A wonderful edited catalogue by Iftikhar Dadi, on the occasion of Shemza’s Tate exhibition carried essays by scholars. Amongst them, Garfield has examined Shemza’s practice through the lens of landscape painting, while Dawood has opted for a holistic study concentrating on the critical issues of ‘belonging’ and ‘not-belonging’.

 

A letter by Shemza included in Dadi’s piece might help to understand Shemza’s initial goals in life. . This is addressed to his Lahore-based friend and author Karam Nawaz in Sept 1960 when Shemza embarked on his journey home. “Whatever I have obtained in this country [England], it was solely for the sake of students in my country. I have tirelessly struggled to master the intricacies of artistic technique — this research was for the people of my nation who are anxious to benefit from Western experiments. But will I be able to convey this trust to them, I wonder? This is an aching question for which I see no clear answer.” Sadly, Shemza could not be accommodated into any art education institution.

 

This is a period of reflection as old colonial attitudes dominating London’s art world for many many years are being challenged and art history throughout thre world is being rethought. An apt example of this re-thinking is showing of Shemza’s works at Tate Britain in 2015-16. “My grandfather didn’t get to see his work hanging in the Hayward or Tate, but I doubt he would have been surprised.

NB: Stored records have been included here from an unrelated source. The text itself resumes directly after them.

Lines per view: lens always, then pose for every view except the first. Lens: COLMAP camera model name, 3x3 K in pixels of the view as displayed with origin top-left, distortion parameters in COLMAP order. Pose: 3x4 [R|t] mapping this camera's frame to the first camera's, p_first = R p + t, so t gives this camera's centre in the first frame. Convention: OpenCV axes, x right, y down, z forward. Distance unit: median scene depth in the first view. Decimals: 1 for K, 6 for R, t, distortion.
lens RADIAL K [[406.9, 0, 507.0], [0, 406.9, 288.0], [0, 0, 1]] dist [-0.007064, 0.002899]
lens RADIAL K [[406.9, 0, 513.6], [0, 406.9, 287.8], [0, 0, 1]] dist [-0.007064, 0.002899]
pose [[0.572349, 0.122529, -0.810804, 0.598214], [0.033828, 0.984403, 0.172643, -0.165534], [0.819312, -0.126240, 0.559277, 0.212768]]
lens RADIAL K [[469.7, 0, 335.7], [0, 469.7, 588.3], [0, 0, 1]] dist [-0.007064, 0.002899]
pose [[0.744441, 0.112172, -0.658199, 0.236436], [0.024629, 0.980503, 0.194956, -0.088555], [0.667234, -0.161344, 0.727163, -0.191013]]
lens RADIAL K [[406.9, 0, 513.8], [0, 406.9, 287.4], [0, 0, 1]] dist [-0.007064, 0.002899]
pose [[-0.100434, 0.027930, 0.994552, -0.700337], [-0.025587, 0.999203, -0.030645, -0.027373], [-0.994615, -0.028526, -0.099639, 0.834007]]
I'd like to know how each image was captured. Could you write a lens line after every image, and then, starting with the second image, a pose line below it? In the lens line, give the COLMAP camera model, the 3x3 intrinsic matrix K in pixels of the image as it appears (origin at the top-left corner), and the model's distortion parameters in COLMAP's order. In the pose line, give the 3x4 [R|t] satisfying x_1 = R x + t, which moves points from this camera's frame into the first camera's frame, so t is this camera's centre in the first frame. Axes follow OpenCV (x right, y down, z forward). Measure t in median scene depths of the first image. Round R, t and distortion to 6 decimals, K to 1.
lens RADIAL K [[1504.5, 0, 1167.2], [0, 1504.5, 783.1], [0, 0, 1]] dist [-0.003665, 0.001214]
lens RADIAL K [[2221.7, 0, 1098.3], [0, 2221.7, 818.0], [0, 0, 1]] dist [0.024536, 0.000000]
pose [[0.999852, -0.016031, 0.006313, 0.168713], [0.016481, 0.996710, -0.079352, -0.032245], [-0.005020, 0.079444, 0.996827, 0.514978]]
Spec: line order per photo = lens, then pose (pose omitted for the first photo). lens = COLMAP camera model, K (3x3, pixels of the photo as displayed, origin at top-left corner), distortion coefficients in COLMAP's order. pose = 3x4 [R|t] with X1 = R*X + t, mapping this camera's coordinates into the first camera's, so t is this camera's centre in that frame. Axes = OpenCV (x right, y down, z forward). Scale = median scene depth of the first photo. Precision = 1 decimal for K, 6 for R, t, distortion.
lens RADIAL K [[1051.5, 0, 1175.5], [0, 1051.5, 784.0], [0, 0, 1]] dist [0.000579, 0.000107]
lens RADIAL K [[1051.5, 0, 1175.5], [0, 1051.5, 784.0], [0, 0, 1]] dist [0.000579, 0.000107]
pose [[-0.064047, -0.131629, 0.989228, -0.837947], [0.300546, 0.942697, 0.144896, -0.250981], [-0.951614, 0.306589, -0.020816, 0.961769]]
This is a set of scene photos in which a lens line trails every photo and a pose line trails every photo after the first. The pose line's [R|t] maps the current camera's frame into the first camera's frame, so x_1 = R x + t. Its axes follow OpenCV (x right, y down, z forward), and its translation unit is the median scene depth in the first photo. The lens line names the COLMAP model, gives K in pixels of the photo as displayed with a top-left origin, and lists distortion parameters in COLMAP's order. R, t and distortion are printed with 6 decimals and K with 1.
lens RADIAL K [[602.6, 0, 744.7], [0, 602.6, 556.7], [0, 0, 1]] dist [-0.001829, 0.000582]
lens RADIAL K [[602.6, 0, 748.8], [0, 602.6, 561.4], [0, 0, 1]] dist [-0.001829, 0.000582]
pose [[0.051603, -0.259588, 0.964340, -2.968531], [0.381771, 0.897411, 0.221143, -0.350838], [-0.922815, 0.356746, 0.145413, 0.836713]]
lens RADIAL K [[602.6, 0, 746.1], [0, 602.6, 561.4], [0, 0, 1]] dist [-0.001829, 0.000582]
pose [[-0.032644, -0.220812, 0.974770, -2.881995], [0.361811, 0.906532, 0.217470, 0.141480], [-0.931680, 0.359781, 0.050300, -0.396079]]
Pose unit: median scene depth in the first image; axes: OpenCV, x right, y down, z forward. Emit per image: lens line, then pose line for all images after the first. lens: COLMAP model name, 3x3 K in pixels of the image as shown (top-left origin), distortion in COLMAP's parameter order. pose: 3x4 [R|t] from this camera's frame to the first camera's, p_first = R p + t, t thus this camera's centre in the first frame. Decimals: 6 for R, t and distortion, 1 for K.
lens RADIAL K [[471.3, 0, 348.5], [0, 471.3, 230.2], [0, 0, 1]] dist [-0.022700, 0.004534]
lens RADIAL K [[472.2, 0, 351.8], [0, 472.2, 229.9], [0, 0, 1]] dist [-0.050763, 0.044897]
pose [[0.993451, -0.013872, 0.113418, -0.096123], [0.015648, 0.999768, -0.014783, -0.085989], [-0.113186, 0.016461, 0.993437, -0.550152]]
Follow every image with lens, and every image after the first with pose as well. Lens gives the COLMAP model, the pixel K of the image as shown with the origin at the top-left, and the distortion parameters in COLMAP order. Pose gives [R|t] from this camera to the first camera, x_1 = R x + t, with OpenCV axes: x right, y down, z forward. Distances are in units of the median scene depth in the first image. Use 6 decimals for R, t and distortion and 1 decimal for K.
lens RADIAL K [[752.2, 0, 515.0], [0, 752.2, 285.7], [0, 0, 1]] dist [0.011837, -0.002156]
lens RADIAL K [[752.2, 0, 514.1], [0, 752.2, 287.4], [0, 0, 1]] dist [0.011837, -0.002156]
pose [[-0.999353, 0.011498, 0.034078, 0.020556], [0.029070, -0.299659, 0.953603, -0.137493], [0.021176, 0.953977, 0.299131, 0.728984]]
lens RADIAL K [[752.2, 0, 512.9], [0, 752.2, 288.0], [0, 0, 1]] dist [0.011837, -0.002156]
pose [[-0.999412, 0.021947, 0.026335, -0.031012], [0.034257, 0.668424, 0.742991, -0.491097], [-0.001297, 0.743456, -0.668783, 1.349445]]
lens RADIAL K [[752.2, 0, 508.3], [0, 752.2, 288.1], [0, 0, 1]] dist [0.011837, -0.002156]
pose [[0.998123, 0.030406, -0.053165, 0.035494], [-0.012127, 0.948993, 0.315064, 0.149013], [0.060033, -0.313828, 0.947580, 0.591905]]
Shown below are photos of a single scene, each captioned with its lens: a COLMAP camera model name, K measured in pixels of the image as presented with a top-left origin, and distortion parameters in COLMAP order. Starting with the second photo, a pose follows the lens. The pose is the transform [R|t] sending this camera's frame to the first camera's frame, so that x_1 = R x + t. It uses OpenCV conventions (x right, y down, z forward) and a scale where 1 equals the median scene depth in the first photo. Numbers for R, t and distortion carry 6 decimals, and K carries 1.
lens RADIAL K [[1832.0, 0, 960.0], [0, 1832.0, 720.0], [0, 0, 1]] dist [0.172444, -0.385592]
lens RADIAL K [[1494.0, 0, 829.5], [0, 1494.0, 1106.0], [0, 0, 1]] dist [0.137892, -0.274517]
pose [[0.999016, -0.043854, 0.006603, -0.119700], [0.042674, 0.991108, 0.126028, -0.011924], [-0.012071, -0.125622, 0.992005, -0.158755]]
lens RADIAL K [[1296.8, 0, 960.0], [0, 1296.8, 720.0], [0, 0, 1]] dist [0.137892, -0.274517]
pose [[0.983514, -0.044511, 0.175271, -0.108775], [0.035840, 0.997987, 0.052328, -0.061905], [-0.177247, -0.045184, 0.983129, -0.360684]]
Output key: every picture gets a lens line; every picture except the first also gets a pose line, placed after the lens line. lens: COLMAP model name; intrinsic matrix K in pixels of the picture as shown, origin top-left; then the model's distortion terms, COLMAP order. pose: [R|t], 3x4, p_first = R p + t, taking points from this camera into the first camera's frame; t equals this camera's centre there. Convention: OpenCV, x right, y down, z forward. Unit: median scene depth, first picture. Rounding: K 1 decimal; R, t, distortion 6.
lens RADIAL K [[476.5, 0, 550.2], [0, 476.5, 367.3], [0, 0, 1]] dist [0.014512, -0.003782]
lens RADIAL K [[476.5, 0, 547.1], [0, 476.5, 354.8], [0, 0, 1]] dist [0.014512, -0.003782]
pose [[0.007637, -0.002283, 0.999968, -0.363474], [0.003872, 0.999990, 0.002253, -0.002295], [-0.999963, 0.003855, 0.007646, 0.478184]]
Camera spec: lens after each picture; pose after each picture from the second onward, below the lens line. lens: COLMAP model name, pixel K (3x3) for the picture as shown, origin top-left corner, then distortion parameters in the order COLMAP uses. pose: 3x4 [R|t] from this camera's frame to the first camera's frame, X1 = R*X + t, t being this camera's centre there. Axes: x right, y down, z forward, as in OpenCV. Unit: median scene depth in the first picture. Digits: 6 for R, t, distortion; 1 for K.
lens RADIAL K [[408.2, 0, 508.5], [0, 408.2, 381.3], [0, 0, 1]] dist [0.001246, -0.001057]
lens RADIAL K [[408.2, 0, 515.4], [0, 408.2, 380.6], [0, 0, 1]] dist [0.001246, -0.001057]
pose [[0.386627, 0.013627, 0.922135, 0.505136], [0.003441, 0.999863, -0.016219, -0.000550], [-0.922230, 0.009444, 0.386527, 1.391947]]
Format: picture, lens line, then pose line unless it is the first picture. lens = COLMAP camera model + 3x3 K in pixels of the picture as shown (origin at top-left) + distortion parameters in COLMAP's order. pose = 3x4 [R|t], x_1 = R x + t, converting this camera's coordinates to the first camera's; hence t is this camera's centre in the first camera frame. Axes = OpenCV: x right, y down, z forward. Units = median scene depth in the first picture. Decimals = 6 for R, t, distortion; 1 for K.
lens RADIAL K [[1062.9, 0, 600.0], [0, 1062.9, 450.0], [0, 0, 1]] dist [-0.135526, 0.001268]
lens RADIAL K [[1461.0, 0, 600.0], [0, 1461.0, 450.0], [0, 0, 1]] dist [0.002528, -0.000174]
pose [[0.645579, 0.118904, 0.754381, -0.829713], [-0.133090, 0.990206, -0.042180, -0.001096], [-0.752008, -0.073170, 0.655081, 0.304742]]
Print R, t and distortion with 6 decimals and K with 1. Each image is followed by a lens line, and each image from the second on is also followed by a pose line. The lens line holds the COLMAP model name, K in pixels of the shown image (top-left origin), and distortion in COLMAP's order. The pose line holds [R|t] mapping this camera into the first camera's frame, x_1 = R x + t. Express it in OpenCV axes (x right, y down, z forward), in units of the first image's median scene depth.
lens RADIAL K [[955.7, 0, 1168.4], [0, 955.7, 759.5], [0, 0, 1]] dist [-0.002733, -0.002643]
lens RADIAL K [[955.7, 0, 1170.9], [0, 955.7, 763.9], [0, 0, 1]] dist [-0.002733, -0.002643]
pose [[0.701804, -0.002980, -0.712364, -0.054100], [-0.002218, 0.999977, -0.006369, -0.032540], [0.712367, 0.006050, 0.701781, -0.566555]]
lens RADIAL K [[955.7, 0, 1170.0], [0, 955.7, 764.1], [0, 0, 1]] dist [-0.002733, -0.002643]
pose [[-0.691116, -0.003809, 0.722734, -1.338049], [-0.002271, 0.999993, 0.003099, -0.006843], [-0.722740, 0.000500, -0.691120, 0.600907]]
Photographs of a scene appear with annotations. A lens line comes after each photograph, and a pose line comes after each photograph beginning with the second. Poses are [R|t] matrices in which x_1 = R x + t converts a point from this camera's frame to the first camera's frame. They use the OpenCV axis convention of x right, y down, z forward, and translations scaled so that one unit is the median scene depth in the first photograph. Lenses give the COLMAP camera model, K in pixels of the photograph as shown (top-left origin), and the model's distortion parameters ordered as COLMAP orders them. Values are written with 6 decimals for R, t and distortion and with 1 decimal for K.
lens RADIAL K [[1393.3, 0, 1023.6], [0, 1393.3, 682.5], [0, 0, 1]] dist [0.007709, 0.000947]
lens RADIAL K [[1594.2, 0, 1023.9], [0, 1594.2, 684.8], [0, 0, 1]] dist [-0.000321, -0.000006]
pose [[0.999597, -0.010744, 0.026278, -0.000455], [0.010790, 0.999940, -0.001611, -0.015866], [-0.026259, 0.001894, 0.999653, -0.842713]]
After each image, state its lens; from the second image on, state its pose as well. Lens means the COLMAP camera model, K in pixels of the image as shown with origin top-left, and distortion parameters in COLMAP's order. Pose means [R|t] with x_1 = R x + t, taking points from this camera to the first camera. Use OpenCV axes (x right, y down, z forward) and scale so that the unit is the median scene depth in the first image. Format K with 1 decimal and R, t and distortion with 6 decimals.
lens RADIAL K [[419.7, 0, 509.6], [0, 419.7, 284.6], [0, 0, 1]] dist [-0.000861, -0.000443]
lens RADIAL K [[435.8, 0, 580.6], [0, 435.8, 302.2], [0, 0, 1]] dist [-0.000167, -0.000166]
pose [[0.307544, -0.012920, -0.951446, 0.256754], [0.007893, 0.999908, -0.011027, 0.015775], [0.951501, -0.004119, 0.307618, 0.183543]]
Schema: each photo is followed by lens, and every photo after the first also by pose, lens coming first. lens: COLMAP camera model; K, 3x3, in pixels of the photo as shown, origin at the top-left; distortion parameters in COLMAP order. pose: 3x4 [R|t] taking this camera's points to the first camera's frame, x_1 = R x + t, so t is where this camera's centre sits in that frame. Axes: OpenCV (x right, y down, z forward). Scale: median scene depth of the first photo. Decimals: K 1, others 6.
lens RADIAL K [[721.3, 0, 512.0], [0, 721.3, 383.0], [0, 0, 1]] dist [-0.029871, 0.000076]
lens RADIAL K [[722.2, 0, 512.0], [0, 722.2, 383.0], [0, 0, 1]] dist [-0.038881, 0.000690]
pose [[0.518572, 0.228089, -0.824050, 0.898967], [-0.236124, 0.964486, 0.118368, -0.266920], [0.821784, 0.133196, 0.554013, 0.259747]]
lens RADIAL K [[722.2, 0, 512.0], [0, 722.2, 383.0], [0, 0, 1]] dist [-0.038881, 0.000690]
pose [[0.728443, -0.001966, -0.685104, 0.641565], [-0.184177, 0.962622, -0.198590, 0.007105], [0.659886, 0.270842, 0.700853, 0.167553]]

He was a visionary and paved the way for artists of the future, including myself.”, Aphra Shemza, his granddaughter, a new media artist states.

 

Tasveer Shemza, his daughter laments, “In his lifetime, my father worked in relative obscurity and that was not the way he wanted to end up. There was little recognition and he must have had such a strong sense of belief in his practice.”

 

Shemza’s work was shown extensively in shows around the world in different biennales during and after his life too. His work is housed in some major galleries of the world today. In his re-discovery, I wonder, has Shemza, unknowingly, become part of an art history that he reacted against?